Exercise details
Reproduce only the lines of the material below that start at the line containing "cork: 3400 -> none" and stop at the line containing "cavan: 1500 -> 2300". Keep both end lines.

Data shown
--------
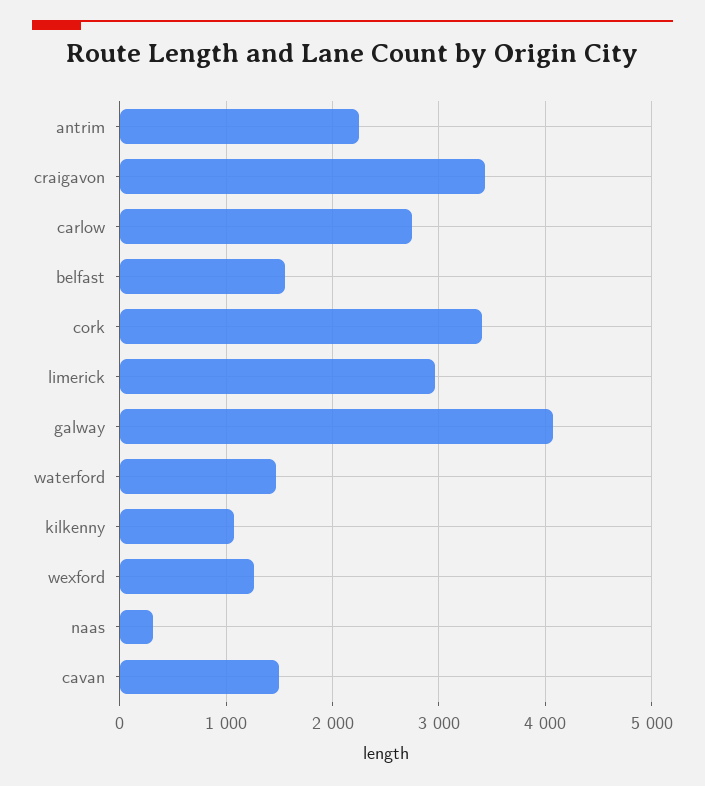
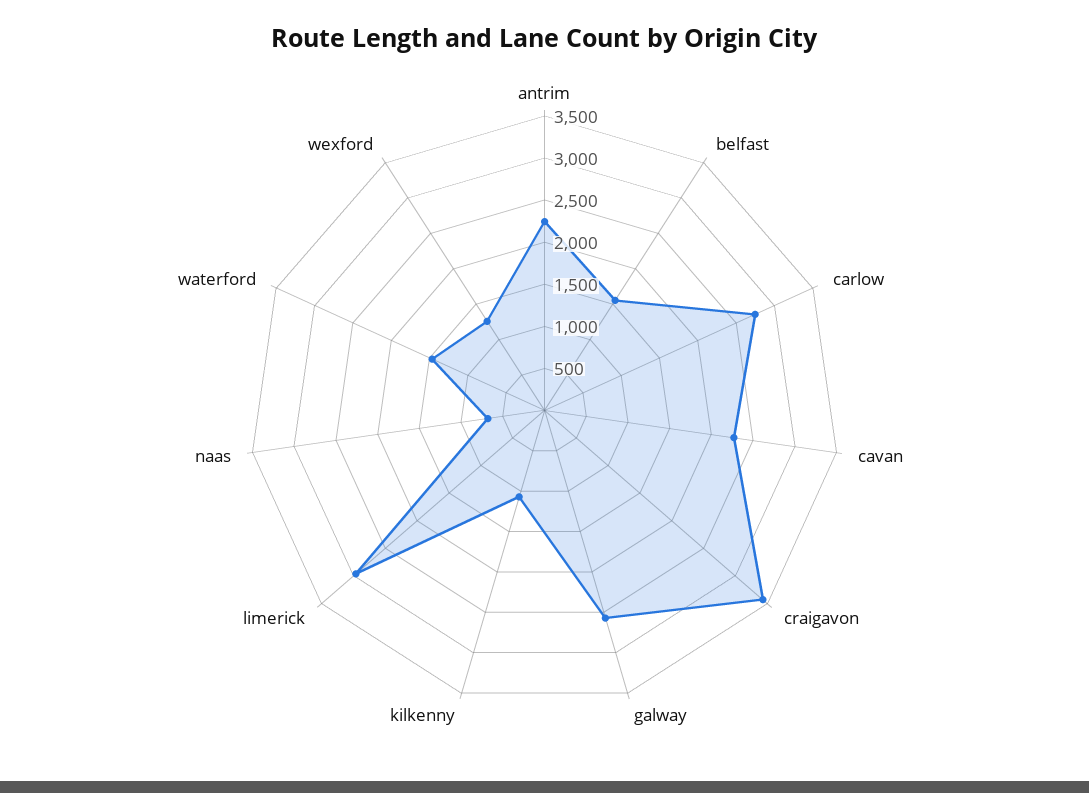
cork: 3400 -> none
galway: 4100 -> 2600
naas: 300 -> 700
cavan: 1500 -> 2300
--------
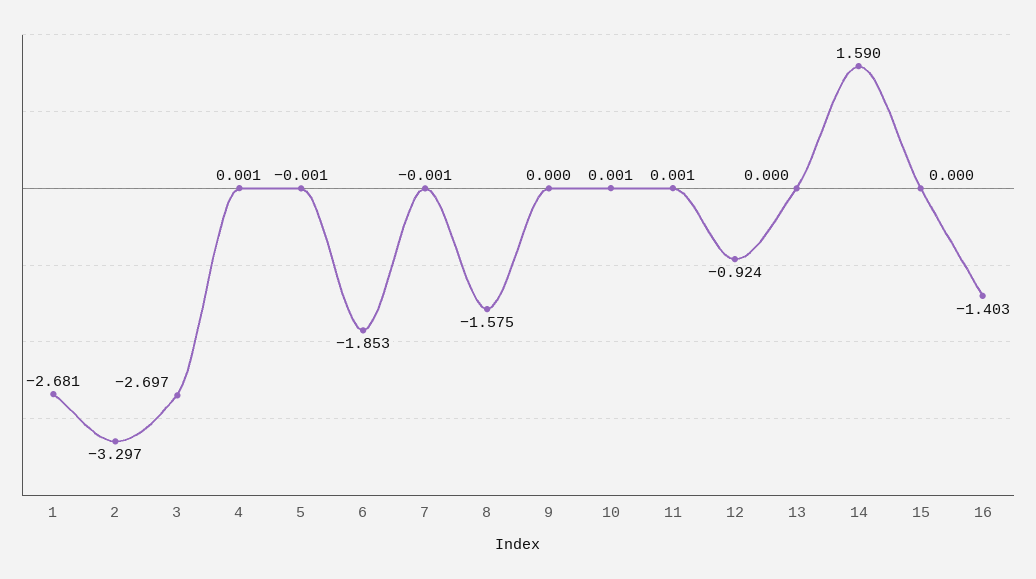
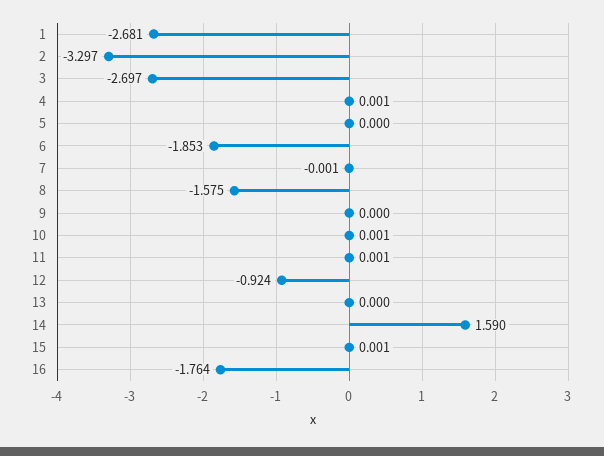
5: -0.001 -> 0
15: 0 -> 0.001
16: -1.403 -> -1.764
--------
Solution to the problem
cork: 3400 -> none
galway: 4100 -> 2600
naas: 300 -> 700
cavan: 1500 -> 2300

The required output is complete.